Parmi tous ces objets consacrés aux arts, c'était avec plaisir que l'on remarquait une jolie table à ouvrage et un métier à broder; ces deux petits meubles semblaient n'avoir été mis à la place qu'ils occupaient, que pour indiquer que la maîtresse de ce sanctuaire n'avait pas renoncé aux occupations habituelles de son sexe, et qu'elle ne cultivait les arts et les lettres que pour se délasser et non pour en faire l'unique occupation de sa vie.
Depuis le départ de monsieur de Neuville pour l'Algérie, Lucie qui ne sortait que très-rarement et qui pour recevoir peu de visites, passait dans ce cabinet où son amie, Laure de Beaumont, lui tenait compagnie la plus grande partie de son temps; et nous pouvons donner l'assurance à celles de nos jolies lectrices qui seraient disposées à trouver l'existence qu'elle menait quelque peu monotone, qu'elle ne s'ennuyait que très-rarement.
Est-il en effet possible de s'ennuyer lorsque l'on sait demander à un travail, que l'on peut rendre attrayant en le variant à l'infini, les distractions que l'on n'est pas disposé à aller chercher dans le monde, et que l'on a près de soi une personne à laquelle on est attaché par des rapports d'esprit et de caractère.
Depuis environ une heure qu'elles travaillaient ensemble, la comtesse et Laure de Beaumont, contre leur habitude, n'avaient échangé que des monosyllabes; depuis l'aventure de la rue de la Tannerie, Lucie était triste, et Laure, qui avait plusieurs fois en vain essayé de lui faire comprendre qu'elle se débattait contre une chimère et que ses craintes étaient absolument sans fondement, avait pris le parti de ne plus lui parier de cet événement dont le souvenir paraissait lui être désagréable.

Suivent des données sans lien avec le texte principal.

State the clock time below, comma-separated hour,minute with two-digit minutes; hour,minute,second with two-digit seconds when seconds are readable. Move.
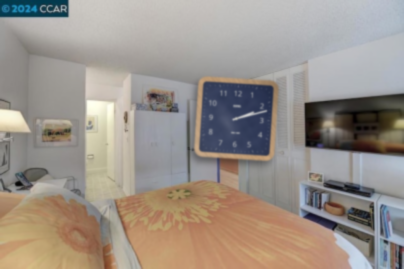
2,12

Laure s'était levée pour juger de l'effet de ce qu'elle venait de peindre, et elle fut si satisfaite de son ouvrage, qu'elle frappa ses mains l'une contre l'autre et s'écria, avec une naïveté qui n'appartenait qu'à son heureux caractère:
—Oh! que c'est joli et comme j'ai bien rendu ce beau rhododendron et les brillantes couleurs de ce magnifique Vulcain; mais regarde donc, Lucie, ajouta-t-elle en mettant sous les yeux de son amie l'écran qu'elle venait de peindre, c'est presque aussi bien qu'une aquarelle de madame Jacotot.
Lucie leva la tête pour admirer le chef-d'œuvre de son amie, celle-ci remarqua l'expression de profonde tristesse empreinte sur le visage de la comtesse.
—Vraiment, Lucie, s'écria-t-elle, je ne te comprends pas, je suis certaine que tu penses encore à ce qui nous est arrivé l'autre soir?
—Que veux-tu, ma chère Laure, un pressentiment que je ne puis vaincre, me dit que la rencontre que j'ai faite dans cette maison me sera fatale, et ce n'est pas en vain, vois-tu, que Dieu a permis que nous ayons de ces pressentiments.
—Je le crois comme toi, c'est afin sans doute que nous puissions nous tenir sur nos gardes, qu'il nous envoie ces mouvements intérieurs qui nous avertissent de l'approche d'un danger quelconque; mais s'il en est ainsi, que dois-tu craindre, le péril que l'on prévoit est beaucoup moins redoutable que celui que l'on ignore, car il est au moins possible d'en atténuer les effets, sinon de l'éviter tout à fait.